Linda Finnigan est prête à faire des sacrifices pour enrayer la COVID-19. Son magasin d'articles de chasse et pêche situé dans le comté de Lunenburg est fermé depuis mercredi.

Mais la propriétaire digère mal que des succursales de grandes chaînes de commerce au détail aient la permission de vendre les mêmes articles qu’elle offre à son magasin et que le gouvernement juge non essentiels.

La vente au détail n’est pas fermée. Ce que le gouvernement fait, c’est de créer un monopole du commerce au détail par les grandes chaînes, dénonce Linda Finnigan.

Des mesures pour deux semaines

Mercredi, la Nouvelle-Écosse est entrée en période de confinement pour deux semaines et la province a exigé que tous les commerces non essentiels ferment. Les épiceries, les entreprises qui vendent de la nourriture pour les animaux, les pharmacies et les quincailleries peuvent rester ouverts.

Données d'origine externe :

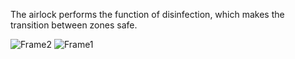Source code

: The airlock performs the function of disinfection, which makes the transition between zones safe.

![Frame2](https://user-images.githubusercontent.com/105137450/187079559-0e0cf18b-5a7a-4b01-b266-1ab1fe83cef9.png)
![Frame1](https://user-images.githubusercontent.com/105137450/187079561-f1085737-6e78-4862-8f50-d896ae73cfce.png)
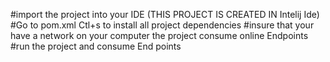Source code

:
#import the project into your IDE (THIS PROJECT IS CREATED IN Intelij Ide)
#Go to pom.xml Ctl+s to install all project dependencies
#insure that your have a network on your computer the project consume online Endpoints
#run the project and consume End points
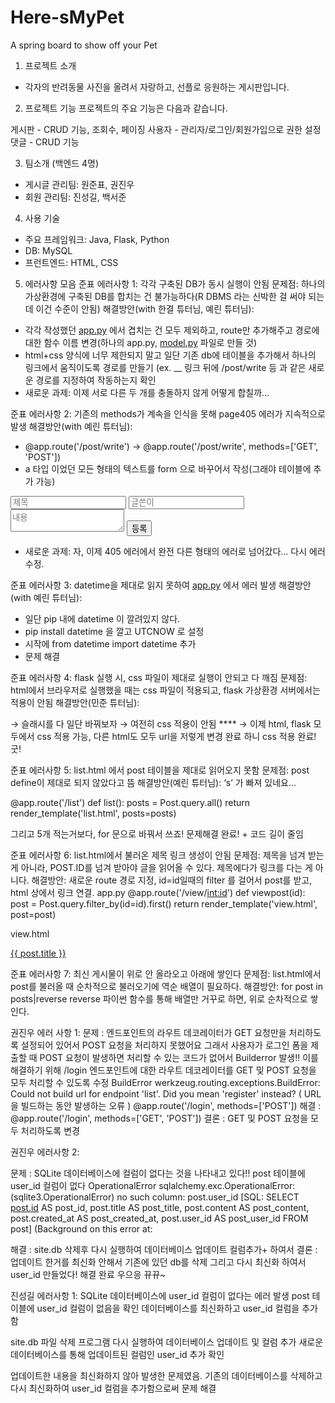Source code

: # Here-sMyPet
A spring board to show off your Pet

1. 프로젝트 소개
- 각자의 반려동물 사진을 올려서 자랑하고, 선플로 응원하는 게시판입니다.

2. 프로젝트 기능
프로젝트의 주요 기능은 다음과 같습니다.

게시판 - CRUD 기능, 조회수, 페이징
사용자 - 관리자/로그인/회원가입으로 권한 설정
댓글 - CRUD 기능

3. 팀소개 (백엔드 4명)
- 게시글 관리팀: 원준표, 권진우
- 회원 관리팀: 진성길, 백서준

4. 사용 기술
- 주요 프레임워크: Java, Flask, Python
- DB: MySQL
- 프런트엔드: HTML, CSS
 
5. 에러사항 모음
준표 에러사항 1: 각각 구축된 DB가 동시 실행이 안됨
문제점: 하나의 가상환경에 구축된 DB를 합치는 건 불가능하다(R DBMS 라는 신박한 걸 써야 되는데 이건 수준이 안됨)
해결방안(with 한결 튜터님, 예린 튜터님):

- 각각 작성했던 [app.py](http://app.py) 에서 겹치는 건 모두 제외하고, route만 추가해주고 경로에 대한 함수 이름 변경(하나의 app.py, [model.py](http://model.py) 파일로 만들 것)
- html+css 양식에 너무 제한되지 말고 일단 기존 db에 테이블을 추가해서 하나의 링크에서 움직이도록 경로를 만들기 (ex. __ 링크 뒤에 /post/write 등 과 같은 새로운 경로를 지정하여 작동하는지 확인
- 새로운 과제: 이제 서로 다른 두 개를 충돌하지 않게 어떻게 합칠까…

준표 에러사항 2: 기존의 methods가 계속을 인식을 못해 page405 에러가 지속적으로 발생
해결방안(with 예린 튜터님):
- @app.route('/post/write') → @app.route('/post/write', methods=['GET', 'POST'])
- a 타입 이었던 모든 형태의 텍스트를 form 으로 바꾸어서 작성(그래야 테이블에 추가 가능)

<form action="/post" method="post">
<input type="text" name="title" placeholder="제목">
<input type="text" name="author" placeholder="글쓴이">
<textarea name="content" placeholder="내용"></textarea>
<button type="submit">등록</button>
</form>

- 새로운 과제: 자, 이제 405 에러에서 완전 다른 형태의 에러로 넘어갔다… 다시 에러 수정.

준표 에러사항 3: datetime을 제대로 읽지 못하여 [app.py](http://app.py) 에서 에러 발생
해결방안(with 예린 튜터님):
- 일단 pip 내에 datetime 이 깔려있지 않다.
- pip install datetime 을 깔고 UTCNOW 로 설정
- 시작에 from datetime import datetime 추가
- 문제 해결

준표 에러사항 4: flask 실행 시, css 파일이 제대로 실행이 안되고 다 깨짐
문제점: html에서 브라우저로 실행했을 때는 css 파일이 적용되고, flask 가상환경 서버에서는 적용이 안됨
해결방안(민준 튜터님):
<link rel="stylesheet" href="C:\Users\thewo\Desktop\게시판\static/style.css">
→ 슬래시를 다 일단 바꿔보자
<link rel="stylesheet" href="C:/Users/thewo/Desktop/게시판/static/style.css">
→ 여전히 css 적용이 안됨
**<link rel="stylesheet" href="{{ url_for('static', filename='CSS파일이름.css') }}">**
→ 이제 html, flask 모두에서 css 적용 가능, 다른 html도 모두 url을 저렇게 변경 완료 하니 css 적용 완료! 굿!

준표 에러사항 5: list.html 에서 post 테이블을 제대로 읽어오지 못함
문제점: post define이 제대로 되지 않았다고 뜸
해결방안(예린 튜터님): ‘s’ 가 빠져 있네요…

@app.route('/list')
def list():
    posts = Post.query.all()
    return render_template('list.html', posts=posts)

그리고 5개 적는거보다, for 문으로 바꿔서 쓰죠!
문제해결 완료! + 코드 길이 줄임

준표 에러사항 6: list.html에서 불러온 제목 링크 생성이 안됨
문제점: 제목을 넘겨 받는 게 아니라, POST.ID를 넘겨 받아야 글을 읽어올 수 있다. 제목에다가 링크를 다는 게 아니다.
해결방안: 새로운 route 경로 지정, id=id일때의 filter 를 걸어서 post를 받고, html 상에서 링크 연결.
app.py
@app.route('/view/<int:id>')
def viewpost(id):
    post = Post.query.filter_by(id=id).first()
    return render_template('view.html', post=post)

view.html  
<div class="title"><a href="{{ url_for('viewpost', id=post.id) }}">{{ post.title }}</a></div>

준표 에러사항 7: 최신 게시물이 위로 안 올라오고 아래에 쌓인다
문제점: list.html에서 post를 불러올 때 순차적으로 불러오기에 역순 배열이 필요하다.
해결방안: for post in posts|reverse 
reverse 파이썬 함수를 통해 배열만 거꾸로 하면, 위로 순차적으로 쌓인다.

권진우 에러 사항 1:
문제 : 엔드포인트의 라우트 데코레이터가 GET 요청만을 처리하도록 설정되어 있어서 POST 요청을 처리하지 못했어요 그래서 사용자가 로그인 폼을 제출할 때 POST 요청이 발생하면 처리할 수 있는 코드가 없어서 Builderror 발생!! 이를 해결하기 위해 /login 엔드포인트에 대한 라우트 데코레이터를 GET 및 POST 요청을 모두 처리할 수 있도록 수정
BuildError
werkzeug.routing.exceptions.BuildError: Could not build url for endpoint 'list'. Did you mean 'register' instead? ( URL을 빌드하는 동안 발생하는 오류 )
@app.route('/login', methods=['POST'])
해결 : @app.route('/login', methods=['GET', 'POST']) 
결론 : GET 및 POST 요청을 모두 처리하도록 변경

권진우 에러사항 2: 

문제 : SQLite 데이터베이스에 컬럼이 없다는 것을 나타내고 있다!!
post 테이블에 user_id 컬럼이 없다
OperationalError
sqlalchemy.exc.OperationalError: (sqlite3.OperationalError) no such column: post.user_id
[SQL: SELECT [post.id](http://post.id/) AS post_id, post.title AS post_title, post.content AS post_content, post.created_at AS post_created_at, post.user_id AS post_user_id
FROM post]
(Background on this error at:

해결 : site.db 삭제후 다시 실행하여 데이터베이스 업데이트 컬럼추가+ 하여서
결론 : 업데이트 한거를 최신화 안해서 기존에 있던 db를 삭제 그리고 다시 최신화 하여서 user_id 만들었다! 해결 완료 우으응 뀨뀨~

진성길 에러사항 1:
SQLite 데이터베이스에 user_id 컬럼이 없다는 에러 발생
post 테이블에 user_id 컬럼이 없음을 확인
데이터베이스를 최신화하고 user_id 컬럼을 추가함

site.db 파일 삭제
프로그램 다시 실행하여 데이터베이스 업데이트 및 컬럼 추가
새로운 데이터베이스를 통해 업데이트된 컬럼인 user_id 추가 확인

업데이트한 내용을 최신화하지 않아 발생한 문제였음.
기존의 데이터베이스를 삭제하고 다시 최신화하여 user_id 컬럼을 추가함으로써 문제 해결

Mais la province n’a pas exigé qu’ils cessent la vente de biens non essentiels, ce qui choque Mme Finnigan.

En magasinant chez les grands joueurs, on ne dirait pas qu’il y a une pandémie. Les stationnements sont pleins. Les gens magasinent de la même manière qu’ils le faisaient la semaine dernière, déplore-t-elle.

Au Québec, en Ontario et au Nouveau-Brunswick, les entreprises fermées en raison d’un confinement n’avaient pas la permission de vendre au public des biens non essentiels.

Dans une déclaration, un porte-parole du gouvernement a indiqué que pour le moment, il n’est pas prévu apporter de changements à la réglementation, mais que les Néo-Écossais sont encouragés à ne sortir que pour se procurer des biens essentiels.